No todas las joyas catalogadas son obras técnicas o clásicos de la arquitectura como las de Ottavio Bertotti Scamozzi (1719-1790), el epígono y especialista en la obra de Palladio y su amigo Francesco Milizia (1725-1798), uno de los principales téoricos italianos del Settecento. El conjunto es variado y comprende, por ejemplo, volúmenes de Frederic Hoffstadt (1801-1846), uno de los principales escultores, pintores y grabadores bávaros especializados en el estilo gótico, u otros especialistas en ese estilo, como el británico Augustus Welby Northmore Pugin (1812-1852).

• **Datos extraídos**
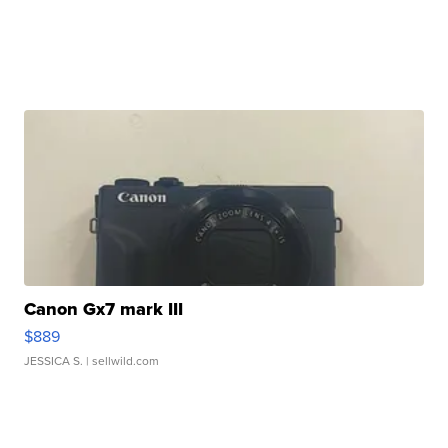
Canon Gx7 mark III
$889
JESSICA S.
| sellwild.com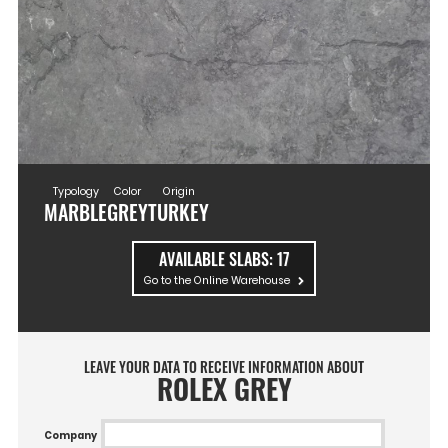
Typology
Color
Origin
MARBLE
GREY
TURKEY
AVAILABLE SLABS:
17
Go to the Online Warehouse
LEAVE YOUR DATA TO RECEIVE INFORMATION ABOUT
ROLEX GREY
Company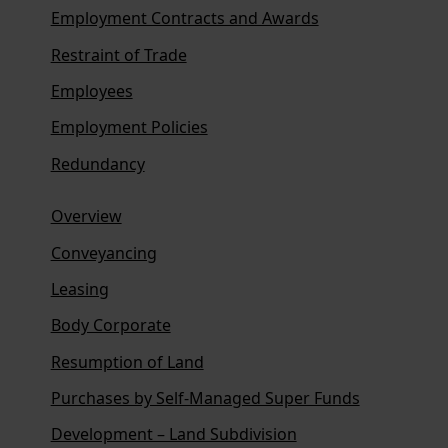
Employment Contracts and Awards
Restraint of Trade
Employees
Employment Policies
Redundancy
Overview
Conveyancing
Leasing
Body Corporate
Resumption of Land
Purchases by Self-Managed Super Funds
Development – Land Subdivision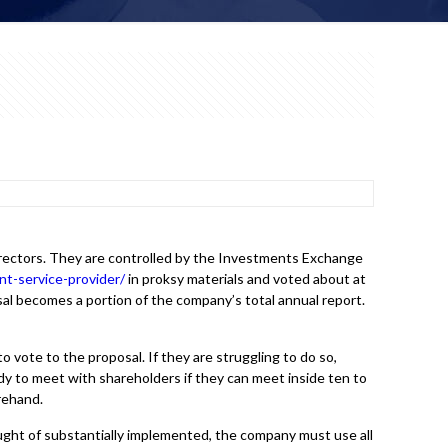
directors. They are controlled by the Investments Exchange
t-service-provider/
in proksy materials and voted about at
l becomes a portion of the company’s total annual report.
o vote to the proposal. If they are struggling to do so,
y to meet with shareholders if they can meet inside ten to
orehand.
ought of substantially implemented, the company must use all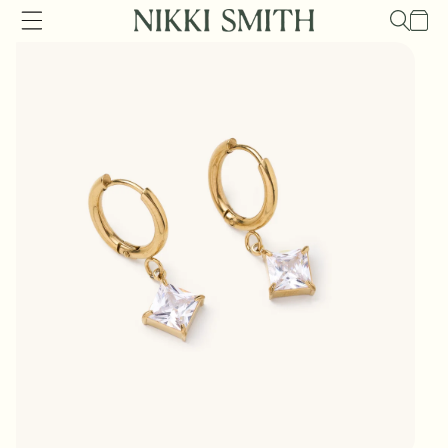
Skip to
Cart
content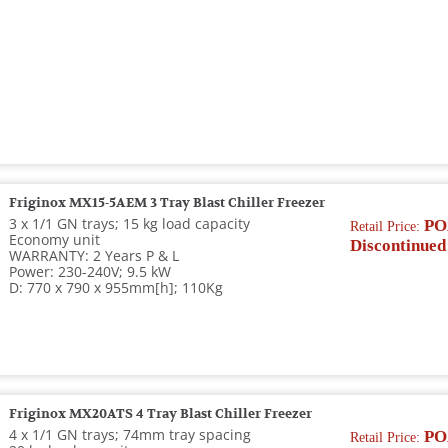
Friginox MX15-5AEM 3 Tray Blast Chiller Freezer
3 x 1/1 GN trays; 15 kg load capacity
PO
Retail Price:
Economy unit
Discontinued
WARRANTY: 2 Years P & L
Power: 230-240V; 9.5 kW
D: 770 x 790 x 955mm[h]; 110Kg
Friginox MX20ATS 4 Tray Blast Chiller Freezer
4 x 1/1 GN trays; 74mm tray spacing
PO
Retail Price: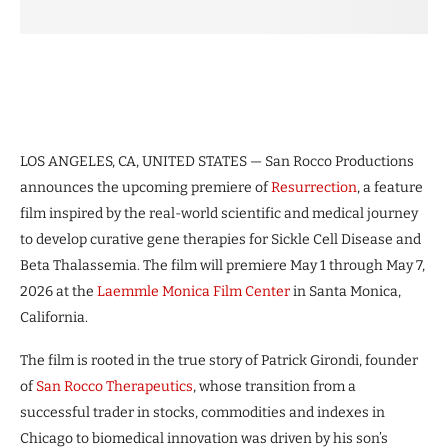
LOS ANGELES, CA, UNITED STATES — San Rocco Productions
announces the upcoming premiere of
Resurrection
, a feature
film inspired by the real-world scientific and medical journey
to develop curative gene therapies for Sickle Cell Disease and
Beta Thalassemia. The film will premiere May 1 through May 7,
2026 at the
Laemmle Monica Film Center
in Santa Monica,
California.
The film is rooted in the true story of Patrick Girondi, founder
of
San Rocco Therapeutics
, whose transition from a
successful trader in stocks, commodities and indexes in
Chicago to biomedical innovation was driven by his son’s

• **Tareas y ejercicios**
1) Traduzca al inglés la siguiente oración del fragmento sobre las joyas catalogadas: "El conjunto es variado y comprende, por ejemplo, volúmenes de Frederic Hoffstadt (1801-1846), uno de los principales escultores, pintores y grabadores bávaros especializados en el estilo gótico, u otros especialistas en ese estilo, como el británico Augustus Welby Northmore Pugin (1812-1852)."
2) Reproduzca el pasaje del fragmento sobre las joyas catalogadas que empieza en las palabras "No todas las" y termina después de "Northmore Pugin (1812-1852).".

• **Resultados esperados**
1) The collection is varied and includes, for example, volumes by Frederic Hoffstadt (1801-1846), one of the leading Bavarian sculptors, painters and engravers specializing in the Gothic style, or by other specialists in that style, such as the Briton Augustus Welby Northmore Pugin (1812-1852).

2)
No todas las joyas catalogadas son obras técnicas o clásicos de la arquitectura como las de Ottavio Bertotti Scamozzi (1719-1790), el epígono y especialista en la obra de Palladio y su amigo Francesco Milizia (1725-1798), uno de los principales téoricos italianos del Settecento. El conjunto es variado y comprende, por ejemplo, volúmenes de Frederic Hoffstadt (1801-1846), uno de los principales escultores, pintores y grabadores bávaros especializados en el estilo gótico, u otros especialistas en ese estilo, como el británico Augustus Welby Northmore Pugin (1812-1852).